EXTRACTED DATA:
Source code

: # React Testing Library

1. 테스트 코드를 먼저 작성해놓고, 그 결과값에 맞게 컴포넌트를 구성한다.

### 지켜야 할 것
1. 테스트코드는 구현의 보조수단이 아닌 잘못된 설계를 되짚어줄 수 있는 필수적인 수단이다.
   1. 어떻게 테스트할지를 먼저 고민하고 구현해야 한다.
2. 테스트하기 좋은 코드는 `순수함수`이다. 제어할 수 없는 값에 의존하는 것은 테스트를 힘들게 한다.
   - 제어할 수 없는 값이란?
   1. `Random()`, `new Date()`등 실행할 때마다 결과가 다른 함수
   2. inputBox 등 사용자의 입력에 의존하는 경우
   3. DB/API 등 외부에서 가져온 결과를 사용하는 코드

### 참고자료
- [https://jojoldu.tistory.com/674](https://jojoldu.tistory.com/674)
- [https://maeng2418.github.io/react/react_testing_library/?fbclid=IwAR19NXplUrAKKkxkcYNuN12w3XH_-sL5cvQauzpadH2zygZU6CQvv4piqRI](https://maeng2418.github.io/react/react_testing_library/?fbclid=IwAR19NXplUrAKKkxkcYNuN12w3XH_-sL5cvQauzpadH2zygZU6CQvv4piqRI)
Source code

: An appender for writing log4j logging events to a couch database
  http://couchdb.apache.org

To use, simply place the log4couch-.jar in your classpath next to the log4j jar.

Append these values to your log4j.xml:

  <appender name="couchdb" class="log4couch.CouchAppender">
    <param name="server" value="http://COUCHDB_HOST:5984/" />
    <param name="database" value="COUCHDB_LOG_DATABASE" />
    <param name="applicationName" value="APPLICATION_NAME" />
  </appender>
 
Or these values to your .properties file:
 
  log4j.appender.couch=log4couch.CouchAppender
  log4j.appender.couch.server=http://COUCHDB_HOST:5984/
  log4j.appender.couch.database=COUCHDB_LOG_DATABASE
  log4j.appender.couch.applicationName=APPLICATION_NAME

PROBLEM DESCRIPTION:
Replace "COUCHDB_HOST" with "localhost" throughout the items above and keep everything else the same.

ANSWER BOX:
Source code

: # React Testing Library

1. 테스트 코드를 먼저 작성해놓고, 그 결과값에 맞게 컴포넌트를 구성한다.

### 지켜야 할 것
1. 테스트코드는 구현의 보조수단이 아닌 잘못된 설계를 되짚어줄 수 있는 필수적인 수단이다.
   1. 어떻게 테스트할지를 먼저 고민하고 구현해야 한다.
2. 테스트하기 좋은 코드는 `순수함수`이다. 제어할 수 없는 값에 의존하는 것은 테스트를 힘들게 한다.
   - 제어할 수 없는 값이란?
   1. `Random()`, `new Date()`등 실행할 때마다 결과가 다른 함수
   2. inputBox 등 사용자의 입력에 의존하는 경우
   3. DB/API 등 외부에서 가져온 결과를 사용하는 코드

### 참고자료
- [https://jojoldu.tistory.com/674](https://jojoldu.tistory.com/674)
- [https://maeng2418.github.io/react/react_testing_library/?fbclid=IwAR19NXplUrAKKkxkcYNuN12w3XH_-sL5cvQauzpadH2zygZU6CQvv4piqRI](https://maeng2418.github.io/react/react_testing_library/?fbclid=IwAR19NXplUrAKKkxkcYNuN12w3XH_-sL5cvQauzpadH2zygZU6CQvv4piqRI)
Source code

: An appender for writing log4j logging events to a couch database
  http://couchdb.apache.org

To use, simply place the log4couch-.jar in your classpath next to the log4j jar.

Append these values to your log4j.xml:

  <appender name="couchdb" class="log4couch.CouchAppender">
    <param name="server" value="http://localhost:5984/" />
    <param name="database" value="COUCHDB_LOG_DATABASE" />
    <param name="applicationName" value="APPLICATION_NAME" />
  </appender>
 
Or these values to your .properties file:
 
  log4j.appender.couch=log4couch.CouchAppender
  log4j.appender.couch.server=http://localhost:5984/
  log4j.appender.couch.database=COUCHDB_LOG_DATABASE
  log4j.appender.couch.applicationName=APPLICATION_NAME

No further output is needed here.